Blizzard's Pardo suspects next-gen will be "the last" for traditional consoles

Next-gen consoles, whether the hardware will be called PS4 or Xbox 720 is anyone's guess, will be the last of the "traditional" boxes according to many industry folks, and Blizzard's Rob Pardo suspects the same as well.

Speaking in a wide-ranging interview with GI International, the executive vice president of game design and lead designer on World of Warcraft thinks there will always be consoles of some sort - they'll just evolve into "something new" once next-gen systems have reached the end of their lifecycle.

"We're certainly on the cusp of a lot of change; it's just a matter of how and when it all changes," said Pardo. "I don't view myself as a prophet; my guess is as good as anyone else's out there. The big question is: Is this upcoming console generation going to be as successful as the last one? Tablets are getting more and more popular, mobile's getting popular. The computing and graphics power in those systems are really going to catch up rapidly.

"Are people going to go out and pay $300 plus for a gaming system that plugs into their TV the way the last generation did? I personally think the answer is yes for one more generation. I still think that the console systems will have enough of an advantage, and people are still used to buying them as a consumer product. They'll be able to deliver really good games that I don't think you can experience yet on tablets.

"I wouldn't be surprised if this is the last traditional console generation and it evolves into something new after that."

Pardo believe tablets could affect gaming in the future once manufacturers overcome the computing power, but he's worried input devices will suffer.

"The idea of using a gamepad or a plastic guitar or any of those sort of input devices... I really worry when those don't exist any more," he said. "The input device, more than anything, is what drives the different types of games that are out there. If you think about back in the day when flight simulators were really popular, fifteen or twenty years ago, when people stopped wanting to buy $100 joysticks you saw that whole genre disappear.

"I think it would be really sad if the only kind of games we could interact with in the future will be touch-based games. I love touch-based games, I also love other types of games too.
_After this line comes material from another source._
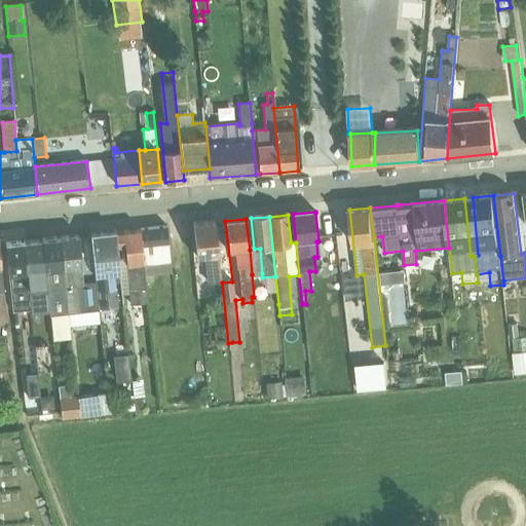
[(208,285),(222,283),(216,222),(194,224),(196,259),(205,258),(208,285)]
"You can still buy joysticks and gamepads for the PC, there's just not enough people to do it. If you're a publisher or a game maker, do you want to make a game that requires this peripheral that consumers don't already have as an installed base?

"Unless you have a game or software that gets people to buy it, like something on the level of Guitar Hero, then you can get people to go out and buy the peripherals."

No matter what form of hardware comes next through, Pardo said it's the game developers which drive innovation, because consoles sales are "driven as much by the games that are on it," as much as what's inside the box.

"Software is ultimately what drives the industry," he said.